**Set of tasks:**
1. Reproduce the stretch of the newsletter on Plato's Timaeus from "Some Thoughts on" through "Greek to Latin.".
2. In the newsletter on Plato's Timaeus, which sessions on the schedule are marked as open? List each with its date.

**Text segment:**
»»
“It would not be right for the lesser to govern the greater. But we often speak carelessly and recklessly.”
Plato's Timaeus
Hello friends,
There is a great mystery at the heart of this philosophical and poetic tradition that we have all inherited. I say "we" because it belongs to all of us, even if we might have only a passing interest in poetry or philosophy. The words we have, and their meanings, were passed down to us by the speakers who came before us. All forms of language represent an oral tradition. Philosophy, or conceptual analysis, is the art of unpacking the meanings of the words we use. Poetry, then, one could say, is the art of packing those words with meanings.
This mystery is connected to a Platonic dialogue that became the primary representation of Plato’s thought throughout the Middle Ages and the Italian Renaissance, only to be eclipsed by his Republic in the last 200 years or so. The dialogue I am referring to, of course, is Plato’s Timaeus.
It makes sense that the work would have fallen out of vogue in recent times. It’s one of the few dialogues in which Socrates barely speaks. It can barely even be called a dialogue; it’s essentially a long monologue. And the monologue is a very strange cosmological story about how the world may have come into being, complete with claims about the four elements (earth, water, air, and fire), planetary influences on the earth, and a strange fixation on ratios and geometry, specifically triangles.
And yet, this work of Plato’s was celebrated as the most complete encapsulation of his doctrine for over a thousand years. I’ll share some thoughts about what might be going on with it. But first, please find our schedule for the next couple of weeks below:
Current Schedule:
Monday, 5/20, 8pm EST: Creative Writing Workshop (closed)
Tuesday, 5/21, 7pm EST: Machiavelli's Discourses on Livy, Book III, Chapters 16 - 32 (open)
Wednesday, 5/22, 7pm EST: On Break.
Saturday, 5/25, 11am EST: Pascal's Pensees, 121 - 150 (open)
Monday, 5/27, 8pm EST: J.K. Huysmans' La-Bas, Chapters 14 - 15 (closed)
Tuesday, 5/28, 7pm EST: Marsilio Ficino's Commentary on Plato's Timaeus (closed)
Wednesday, 5/29, 7pm EST: Mary Robinson's Thoughts on the Condition of Women (open)
Saturday, 6/1, 11am EST: Montaigne's Essays ("A Proceding of Some Ambassadors," "Of Fear," "That Men Are Not To Judge of Our Happiness Till After Death") (open)
Some Thoughts on Plato’s Timaeus
Before we continue discussing Plato’s Timaeus, please allow me to take a brief diversion. Dante often references the Timaeus in his works. He also famously uses Virgil as his guide. Virgil, the poet, was deeply influenced by Cicero, the philosopher, who translated Plato’s Timaeus from Greek to Latin.
Part of what's interesting here lies in the Timaeus’ cosmological narrative: the world that exists (nature) is an imperfect copy made by a God of a perfect original form. So, if one hopes to come closer to reaching unchanging eternal truths while living within the fluctuating world of illusion, then one should search for the more perfect models of that which currently exists and strive to imitate them. This is what Dante, Virgil, and Cicero did. Here’s Cicero:
“However, I send my friends, who are interested, to Greece, that is, to the Greeks, to draw from the sources rather than follow the streams. What no one had yet taught or where students could not gain knowledge, I have made known to our people as much as I could—I do not expect much admiration for my efforts. They could not seek it from the Greeks, and after the death of L. Aelius, not even from the Latins. Yet in my earlier works, which imitated but did not translate Menippus and were sprinkled with a certain humor, many elements from deep philosophy and dialectic were included, making it easier for the less learned to understand through a certain charm and invitation to read. We aimed to write philosophically even in laudations and the prologues to the Antiquities if we succeeded.” – Cicero, Academica, Book 1, Ch 1.
««
**Data:**
»»
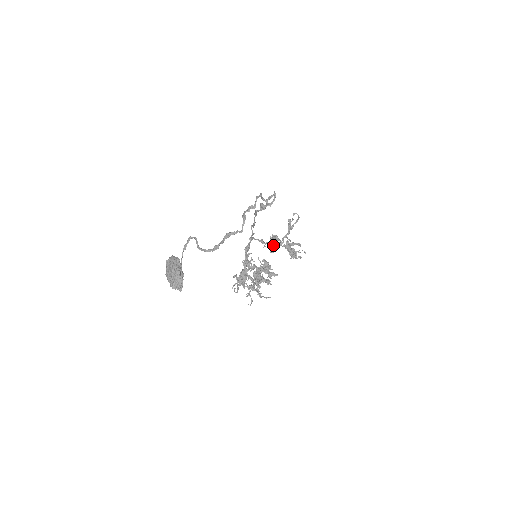
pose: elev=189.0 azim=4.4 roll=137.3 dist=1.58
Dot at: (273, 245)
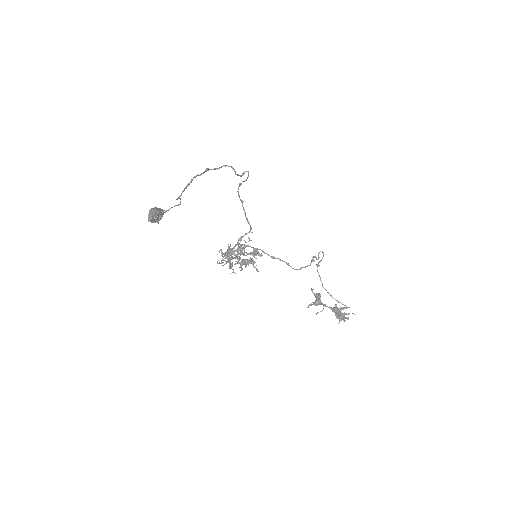
Dot at: (316, 304)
««
**Solutions to the problems:**
1.
Some Thoughts on Plato’s Timaeus
Before we continue discussing Plato’s Timaeus, please allow me to take a brief diversion. Dante often references the Timaeus in his works. He also famously uses Virgil as his guide. Virgil, the poet, was deeply influenced by Cicero, the philosopher, who translated Plato’s Timaeus from Greek to Latin.

2.
- Tuesday, 5/21: Machiavelli's Discourses on Livy, Book III, Chapters 16 - 32
- Saturday, 5/25: Pascal's Pensees, 121 - 150
- Wednesday, 5/29: Mary Robinson's Thoughts on the Condition of Women
- Saturday, 6/1: Montaigne's Essays ("A Proceding of Some Ambassadors," "Of Fear," "That Men Are Not To Judge of Our Happiness Till After Death")